Sidenote for WordPress people (and others): The WordPress codex states that “The term ‘Theme Framework’ currently has two meanings 1. A “drop-in” code library that is used to facilitate development of a Theme, and 2. A stand-alone base/starter Theme that is intended either to be forked into another Theme, or else to be used as a Parent Theme template.” Personally, I think the use of the word by WordPress creates ambiguity and it annoys me that it encourages use of the term ‘frameworks’ as a fancy way to refer to what are essentially parent themes. For example, Genesis by Studiopress is heavily marketed as a framework when it is essentially a WordPress parent theme with some built in functionality. You have to pay for it and you are encouraged to buy their child themes but, in my experience with Genesis, it doesn’t really offer any exceptional features that aren’t already supported by the WordPress API or the numerous dedicated plugins that are available for free. I’m also a little annoyed by the misleading, out of context and possibly misquoted testimonial from WordPress founder, Matt Mullenweg, on the Genesis homepage but that’s another rant. In a separate funny example, one informative post lists Bones as one of “7 Free, Modern Starter Frameworks for WordPress Designers” while the Bones website prominently states that “Bones is not a Framework.” It’s actually a “per-project template” that might be worth checking out if you are considering developing a theme. The point I want to make here is to be aware that the term framework has different meanings in different contexts. I use framework to refer to a collection of core files for designing a website that can be used to build a site from scratch, used in php files-or in this case incorporated in to a WordPress theme (ie Bootstrap and Foundation).

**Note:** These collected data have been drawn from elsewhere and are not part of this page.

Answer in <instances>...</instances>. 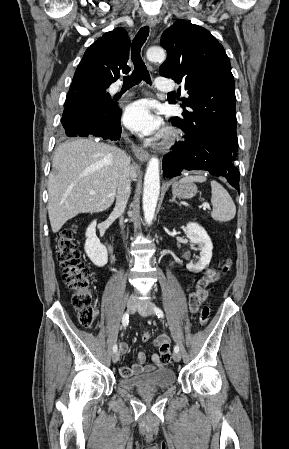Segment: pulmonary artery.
<instances>
[{"label": "pulmonary artery", "mask_w": 289, "mask_h": 449, "mask_svg": "<svg viewBox=\"0 0 289 449\" xmlns=\"http://www.w3.org/2000/svg\"><path fill=\"white\" fill-rule=\"evenodd\" d=\"M155 85L160 90H167L170 87L169 80L164 77H158L156 79ZM116 92V90H114Z\"/></svg>", "instance_id": "pulmonary-artery-1"}]
</instances>
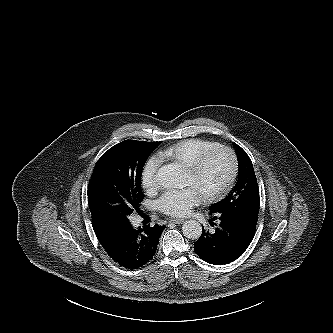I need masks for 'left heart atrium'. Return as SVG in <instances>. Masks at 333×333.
Returning <instances> with one entry per match:
<instances>
[{
	"label": "left heart atrium",
	"instance_id": "obj_1",
	"mask_svg": "<svg viewBox=\"0 0 333 333\" xmlns=\"http://www.w3.org/2000/svg\"><path fill=\"white\" fill-rule=\"evenodd\" d=\"M203 196L193 186L182 189H169L157 199L158 209L171 217H184L191 209L200 204Z\"/></svg>",
	"mask_w": 333,
	"mask_h": 333
}]
</instances>
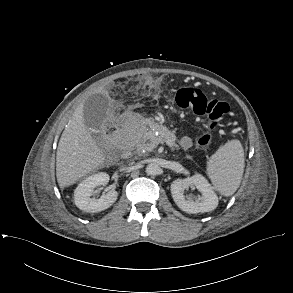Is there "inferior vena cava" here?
Masks as SVG:
<instances>
[{"mask_svg":"<svg viewBox=\"0 0 293 293\" xmlns=\"http://www.w3.org/2000/svg\"><path fill=\"white\" fill-rule=\"evenodd\" d=\"M127 169V167H121V170H126Z\"/></svg>","mask_w":293,"mask_h":293,"instance_id":"obj_1","label":"inferior vena cava"}]
</instances>
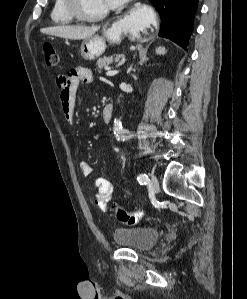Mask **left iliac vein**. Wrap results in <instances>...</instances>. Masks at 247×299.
I'll return each mask as SVG.
<instances>
[{"mask_svg": "<svg viewBox=\"0 0 247 299\" xmlns=\"http://www.w3.org/2000/svg\"><path fill=\"white\" fill-rule=\"evenodd\" d=\"M150 189L153 191V193H157L159 191V182L158 179L154 176L151 175L150 177Z\"/></svg>", "mask_w": 247, "mask_h": 299, "instance_id": "4c4485c4", "label": "left iliac vein"}]
</instances>
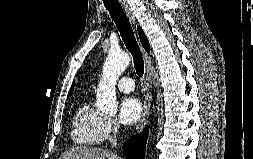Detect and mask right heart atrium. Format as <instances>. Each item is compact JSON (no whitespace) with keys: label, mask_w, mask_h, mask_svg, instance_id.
Wrapping results in <instances>:
<instances>
[{"label":"right heart atrium","mask_w":253,"mask_h":159,"mask_svg":"<svg viewBox=\"0 0 253 159\" xmlns=\"http://www.w3.org/2000/svg\"><path fill=\"white\" fill-rule=\"evenodd\" d=\"M104 128H105V139L111 140L114 138L116 132H117V124L115 121L111 118H105L104 122Z\"/></svg>","instance_id":"1"}]
</instances>
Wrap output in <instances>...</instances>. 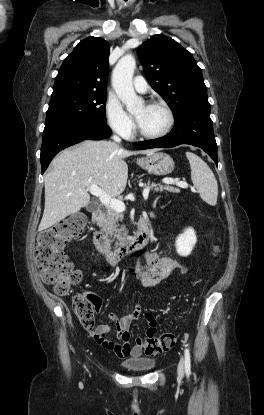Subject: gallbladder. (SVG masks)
<instances>
[{"instance_id":"obj_1","label":"gallbladder","mask_w":264,"mask_h":415,"mask_svg":"<svg viewBox=\"0 0 264 415\" xmlns=\"http://www.w3.org/2000/svg\"><path fill=\"white\" fill-rule=\"evenodd\" d=\"M87 208H88V209H91V208H92V205H89Z\"/></svg>"}]
</instances>
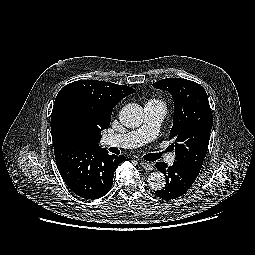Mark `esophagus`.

Foundation and Bootstrap have both been integrated into a number of WordPress themes, many of which are also hosted as open source projects on Github. These themes, for the most part, are intended to be used as parent themes and simply pull in the frameworks’ core files with minimal modification. Several that I have used include wp-bootstrap and wp-foundation—both by 320press, Required+—built on Foundation 3 and Reverie—the only one of these currently built on foundation 4. I designed my site live in the browser using the core bootstrap files and later merged it into a Reverie child theme. I really like Reverie and I highly recommend it. I wasn’t too impressed with required+ but if I recall correctly it does have a cool off canvas layout template that may be useful to some people. Both of the 320press themes are nice and I used wp-foundation on the bootstrap project I mentioned previously. I’ll be watching all of them for updates. For more on using Foundation with WordPress, check out this article from

I expect Bootstrap, Foundation, and perhaps some other frameworks that haven’t hit the scene yet, to continue to gain popularity. I’ve spoken to several people involved in web development indirectly and directly who were entirely unfamiliar with either of them. While they are fairly new, they are some excellent tools and certainly something that should be have on on every web developer’s radar.